Intrepid Reporter Demands Donald Trump Take a Stance on When Zoos Should Use Deadly Force Against Gorillas

US Republican presidential candidate Donald Trump speaks during a press conference at the Trump Tower on May 31, 2016 in New York.
U.S. Republican presidential candidate Donald Trump speaks during a press conference at the Trump Tower on May 31, 2016, in New York. Photo: Jewel Samad/AFP/Getty Images

The most important decision every president must make is how to feel, on a personal level, when the Cincinnati Zoo shoots a gorilla to protect a small child. When our next commander-in-chief gets that 3 a.m. phone call, the American people deserve to know whether he or she will tweet, “I’m no expert, but I think they could have waited another minute,” or, “It’s a shame, but the zoo did what it had to do.”

And yet, for 48 hours after the shooting death of 17-year-old Cincinnati silverback Harambe, the Republican nominee managed to avoid disclosing his feelings about this zoological controversy. Yahoo News’ Hunter Walker ended that evasion on Tuesday, forcing Donald Trump to tell the electorate exactly how the dead-ape story makes him feel inside.

One of the biggest stories from this weekend was the situation from the Cincinnati Zoo and animal activists are outraged that they killed this gorilla who was holding a 4-year-old boy. How do you feel about it?” the intrepid reporter asked as his one question at a presidential nominee’s press conference.

There were moments with the gorilla, the way he held that child, it was almost like a mother holding a baby. It looked so beautiful and calm,” Trump said, weighing his words carefully, conscious of the immense gravity this subject holds for all Americans. “And there were moments when it looked pretty dangerous. I don’t think they had a choice.”

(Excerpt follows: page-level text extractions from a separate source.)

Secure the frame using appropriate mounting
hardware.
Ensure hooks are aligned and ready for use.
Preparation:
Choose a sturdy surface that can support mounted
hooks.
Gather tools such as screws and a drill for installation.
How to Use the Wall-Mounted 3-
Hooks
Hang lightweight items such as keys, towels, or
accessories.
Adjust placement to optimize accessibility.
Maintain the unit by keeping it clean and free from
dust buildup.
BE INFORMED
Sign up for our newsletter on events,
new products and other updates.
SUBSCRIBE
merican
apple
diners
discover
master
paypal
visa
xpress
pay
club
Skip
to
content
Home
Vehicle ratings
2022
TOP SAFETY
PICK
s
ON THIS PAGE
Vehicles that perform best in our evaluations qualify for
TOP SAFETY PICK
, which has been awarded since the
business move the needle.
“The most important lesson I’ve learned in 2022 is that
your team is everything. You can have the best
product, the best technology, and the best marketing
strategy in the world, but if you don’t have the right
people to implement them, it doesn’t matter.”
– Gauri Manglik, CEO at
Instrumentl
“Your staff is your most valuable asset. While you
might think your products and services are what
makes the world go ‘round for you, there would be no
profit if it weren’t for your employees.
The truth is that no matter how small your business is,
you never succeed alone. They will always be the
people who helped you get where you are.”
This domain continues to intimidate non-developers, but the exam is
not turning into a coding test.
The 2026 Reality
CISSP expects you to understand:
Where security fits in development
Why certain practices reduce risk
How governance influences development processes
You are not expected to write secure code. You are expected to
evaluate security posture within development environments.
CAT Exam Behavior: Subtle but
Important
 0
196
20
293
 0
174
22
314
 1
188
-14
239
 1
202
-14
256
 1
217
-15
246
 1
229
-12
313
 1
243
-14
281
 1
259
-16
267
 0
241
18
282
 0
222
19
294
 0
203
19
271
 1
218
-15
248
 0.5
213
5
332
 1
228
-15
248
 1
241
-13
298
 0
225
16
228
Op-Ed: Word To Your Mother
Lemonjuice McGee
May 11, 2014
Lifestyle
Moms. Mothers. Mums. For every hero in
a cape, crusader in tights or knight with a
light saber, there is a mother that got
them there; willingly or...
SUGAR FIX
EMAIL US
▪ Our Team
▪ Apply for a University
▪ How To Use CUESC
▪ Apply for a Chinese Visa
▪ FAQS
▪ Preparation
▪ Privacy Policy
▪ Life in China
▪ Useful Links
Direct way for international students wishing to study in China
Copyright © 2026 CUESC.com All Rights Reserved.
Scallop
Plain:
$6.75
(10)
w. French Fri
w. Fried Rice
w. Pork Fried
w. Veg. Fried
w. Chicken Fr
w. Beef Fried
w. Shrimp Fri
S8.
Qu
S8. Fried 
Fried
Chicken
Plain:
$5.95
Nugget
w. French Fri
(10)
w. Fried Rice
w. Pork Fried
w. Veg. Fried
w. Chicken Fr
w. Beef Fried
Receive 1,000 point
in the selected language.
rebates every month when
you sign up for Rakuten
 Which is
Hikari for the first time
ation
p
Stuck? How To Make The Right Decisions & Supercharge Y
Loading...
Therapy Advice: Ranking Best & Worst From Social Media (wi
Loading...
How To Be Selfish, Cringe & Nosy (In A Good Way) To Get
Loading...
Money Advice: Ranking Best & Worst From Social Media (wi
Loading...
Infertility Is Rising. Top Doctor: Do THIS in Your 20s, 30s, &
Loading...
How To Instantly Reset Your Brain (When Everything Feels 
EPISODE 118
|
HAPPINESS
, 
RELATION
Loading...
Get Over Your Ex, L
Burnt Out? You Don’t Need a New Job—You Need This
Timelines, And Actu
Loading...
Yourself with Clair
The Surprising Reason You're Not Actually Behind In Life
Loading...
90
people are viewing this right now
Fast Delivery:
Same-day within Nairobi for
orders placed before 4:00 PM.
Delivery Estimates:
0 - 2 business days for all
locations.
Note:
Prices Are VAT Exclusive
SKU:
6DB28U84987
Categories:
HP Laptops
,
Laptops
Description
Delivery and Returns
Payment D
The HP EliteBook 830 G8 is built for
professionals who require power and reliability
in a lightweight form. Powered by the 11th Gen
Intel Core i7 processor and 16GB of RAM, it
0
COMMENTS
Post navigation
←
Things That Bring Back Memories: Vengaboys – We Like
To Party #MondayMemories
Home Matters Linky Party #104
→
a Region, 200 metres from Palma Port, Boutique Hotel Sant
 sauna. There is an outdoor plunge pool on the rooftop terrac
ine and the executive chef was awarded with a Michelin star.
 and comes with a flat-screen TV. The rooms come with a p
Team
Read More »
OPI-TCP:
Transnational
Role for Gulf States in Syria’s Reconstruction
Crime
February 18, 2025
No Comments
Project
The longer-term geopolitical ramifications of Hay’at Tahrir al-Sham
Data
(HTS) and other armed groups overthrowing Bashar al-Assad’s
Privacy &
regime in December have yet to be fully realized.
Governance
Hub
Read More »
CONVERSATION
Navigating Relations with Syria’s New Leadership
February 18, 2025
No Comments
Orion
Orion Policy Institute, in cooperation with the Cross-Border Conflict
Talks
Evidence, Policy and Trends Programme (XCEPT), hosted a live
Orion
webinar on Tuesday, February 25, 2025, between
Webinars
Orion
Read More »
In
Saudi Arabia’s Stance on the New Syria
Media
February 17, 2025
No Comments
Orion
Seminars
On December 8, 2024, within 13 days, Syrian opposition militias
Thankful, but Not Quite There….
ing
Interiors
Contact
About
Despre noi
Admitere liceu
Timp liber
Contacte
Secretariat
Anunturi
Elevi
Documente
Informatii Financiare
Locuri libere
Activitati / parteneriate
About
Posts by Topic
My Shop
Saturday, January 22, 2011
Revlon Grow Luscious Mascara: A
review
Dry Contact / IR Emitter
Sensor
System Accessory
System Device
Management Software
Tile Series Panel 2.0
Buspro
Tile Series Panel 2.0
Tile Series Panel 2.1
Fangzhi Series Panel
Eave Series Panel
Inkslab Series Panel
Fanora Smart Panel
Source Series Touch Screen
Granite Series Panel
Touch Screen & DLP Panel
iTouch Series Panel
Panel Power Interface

It would have been easy for Walker to ask Trump a more frivolous question, like whether the Donald really told Paul Ryan that he believes in cutting Social Security from a “moral standpoint” and is only praising the program to win an election, or why he recently decried a federal judge overseeing his fraud case as a “Mexican,” when that judge was born in Indiana, and, anyway, don’t Latinos love him? Or why he wants to “cancel” the Paris climate agreement when the evidence for man-made global warming has only increased in the months since it was signed?

Those kind of softballs might have generated goodwill from the Donald while supplying Yahoo with some buzz-worthy news copy — but they wouldn’t have told American voters anything useful about their choices this November. It’s a testament to Walker’s journalistic bravery that he refused to ask such a question.